§ PROMPT 1: In the Saved entries listing, rename "Innovaatiotoiminta" to "Kehittämistoiminta" and return only the lines that begin at the line that has "tulevaisuuden sosiaali- ja" and run through the end of the listing, with everything else unchanged.

Her name was Shira. She had bright eyes, long brown hair, and liked to put mustard in her tuna fish sandwiches. I was in the fourth grade when we met, and as the new kid at school, I felt that I was the only one who didn’t know how to respond to the fact that was ‘different;’ she was the first person I had ever known with a disability. Shira had Down Syndrome, which was physically apparent and clear through social interaction. At first I had a hard time understanding her, so I didn’t really try.
Yet as I got to know Shira better, I noticed her incredible sense of humor and loyalty, and I came to appreciate being her classmate. Through the years, my schoolmates and I became a tight knit group, and I was proud to introduce Shira as a classmate just as I would any other.
While she may have had some social limitations, I learned that Shira had a great understanding of emotions. She was the first to notice when someone was annoyed, sad, tired, or just blah. And she was the first to ask the person what was going on.
In high school, I volunteered with the Cleveland chapter of Yachad (my hometown), the Orthodox Union‘s incredible organization that focuses on the inclusion of those with disabilities within the greater Jewish community. Every week, we volunteers and Yachad members came together to share highlights from the past week, learn about the weekly Torah portion, and play games.

§ PROMPT 2: Write the next part of the personal essay about Shira and volunteering with Yachad, picking up after its last sentence.

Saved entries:
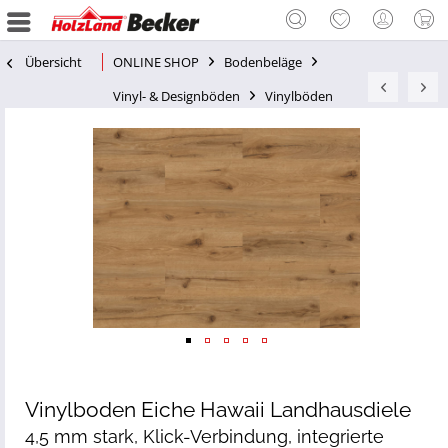
Übersicht
ONLINE SHOP
Bodenbeläge
Vinyl- & Designböden
Vinylböden
Vinylboden Eiche Hawaii Landhausdiele
4,5 mm stark, Klick-Verbindung, integrierte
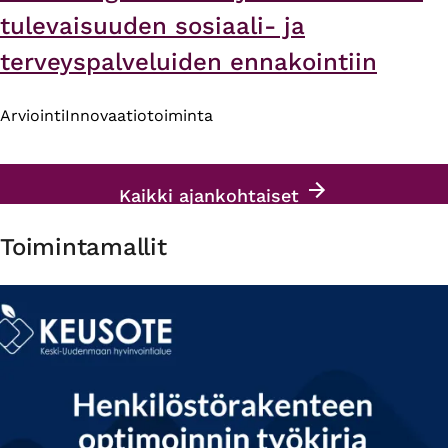
tulevaisuuden sosiaali- ja
terveyspalveluiden ennakointiin
Arviointi
Innovaatiotoiminta
Kaikki ajankohtaiset
Toimintamallit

§ EXERCISE OUTPUT 1:
tulevaisuuden sosiaali- ja
terveyspalveluiden ennakointiin
Arviointi
Kehittämistoiminta
Kaikki ajankohtaiset
Toimintamallit

§ EXERCISE OUTPUT 2:
With Yachad, the line between Yachad members and volunteers blurred. It didn’t matter who had a disability, what kind of disability, or to what extent they experienced that disability. There were no pizza parties at the end of the year to thank us volunteers for coming. We weren’t bombarded with t-shirts or water bottles or other swag to reward us. Everyone who came to the Yachad meetings on Wednesday nights was there because it was fun, and it was a great way to spend a school night—not because we were looking for perks and prizes.
Held once a week, Yachad meetings were an hour and a half when everyone felt accepted. Those meetings helped me to develop a better understanding and awareness of how to respond to those who were ‘different’ like Shira. Since then, when I meet someone with a disability, I no longer experience the same social awkwardness. I don’t feel I have to tiptoe or that I’m walking on ice to not say or do something insensitive—people often freeze up, not knowing how to behave around those who function a little differently, but everyone has abilities and everyone has limitations, and Yachad helped me to understand to just treat them like everybody else. I can act normally, and treat him or her with the respect he or she deserves.
Shira attended Yachad events on occasion, but she wasn’t a regular. That’s okay. There were some who popped in and out. However, I got to learn a lot about the regularly attending Yachad members as individuals with varying interests, not just people with disabilities.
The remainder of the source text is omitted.